* **EXERCISE PROMPT**
Set down the data below from its first line to the line holding "Online, Stockholm", inclusive; omit all pictures.
■ ■ ■
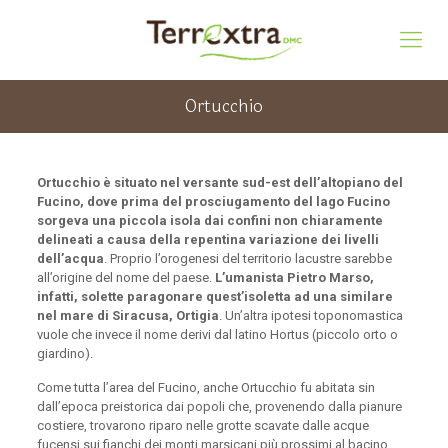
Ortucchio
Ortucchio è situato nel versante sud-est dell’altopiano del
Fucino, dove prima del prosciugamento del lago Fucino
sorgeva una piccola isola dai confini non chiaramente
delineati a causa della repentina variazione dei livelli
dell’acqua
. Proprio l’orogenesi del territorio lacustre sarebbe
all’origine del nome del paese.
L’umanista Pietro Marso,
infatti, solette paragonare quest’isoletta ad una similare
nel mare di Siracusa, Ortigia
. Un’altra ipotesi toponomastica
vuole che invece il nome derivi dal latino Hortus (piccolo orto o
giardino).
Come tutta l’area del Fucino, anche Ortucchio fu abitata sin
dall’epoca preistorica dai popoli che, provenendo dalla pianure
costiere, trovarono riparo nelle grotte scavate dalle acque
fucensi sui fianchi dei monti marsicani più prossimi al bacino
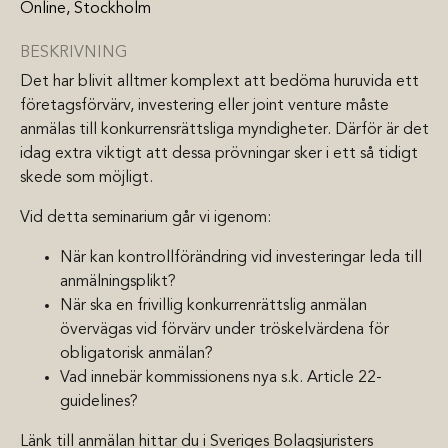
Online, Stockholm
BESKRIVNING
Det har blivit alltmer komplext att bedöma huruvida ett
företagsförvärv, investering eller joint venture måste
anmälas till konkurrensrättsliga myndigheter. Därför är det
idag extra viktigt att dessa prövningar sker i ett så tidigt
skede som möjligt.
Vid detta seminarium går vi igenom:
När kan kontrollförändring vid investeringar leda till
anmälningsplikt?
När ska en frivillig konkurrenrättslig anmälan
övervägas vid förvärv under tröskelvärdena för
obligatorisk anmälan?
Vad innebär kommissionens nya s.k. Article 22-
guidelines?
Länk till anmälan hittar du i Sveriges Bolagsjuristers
■ ■ ■
* **TASK ANSWER**
Ortucchio
Ortucchio è situato nel versante sud-est dell’altopiano del
Fucino, dove prima del prosciugamento del lago Fucino
sorgeva una piccola isola dai confini non chiaramente
delineati a causa della repentina variazione dei livelli
dell’acqua
. Proprio l’orogenesi del territorio lacustre sarebbe
all’origine del nome del paese.
L’umanista Pietro Marso,
infatti, solette paragonare quest’isoletta ad una similare
nel mare di Siracusa, Ortigia
. Un’altra ipotesi toponomastica
vuole che invece il nome derivi dal latino Hortus (piccolo orto o
giardino).
Come tutta l’area del Fucino, anche Ortucchio fu abitata sin
dall’epoca preistorica dai popoli che, provenendo dalla pianure
costiere, trovarono riparo nelle grotte scavate dalle acque
fucensi sui fianchi dei monti marsicani più prossimi al bacino
Online, Stockholm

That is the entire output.